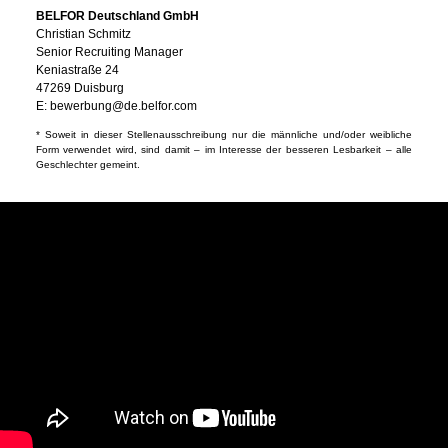
BELFOR Deutschland GmbH
Christian Schmitz
Senior Recruiting Manager
Keniastraße 24
47269 Duisburg
E:
bewerbung@de.belfor.com
* Soweit in dieser Stellenausschreibung nur die männliche und/oder weibliche
Form verwendet wird, sind damit – im Interesse der besseren Lesbarkeit – alle
Geschlechter gemeint.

────────────────────

◆ What this task involves:
Recast the text lines of the records above as a Markdown table with the columns "Nr." and "Zeile", numbering each line in order and leaving out blank lines and the picture.

◆ Answer below:
| Nr. | Zeile |
|---|---|
| 1 | BELFOR Deutschland GmbH |
| 2 | Christian Schmitz |
| 3 | Senior Recruiting Manager |
| 4 | Keniastraße 24 |
| 5 | 47269 Duisburg |
| 6 | E: |
| 7 | bewerbung@de.belfor.com |
| 8 | * Soweit in dieser Stellenausschreibung nur die männliche und/oder weibliche |
| 9 | Form verwendet wird, sind damit – im Interesse der besseren Lesbarkeit – alle |
| 10 | Geschlechter gemeint. |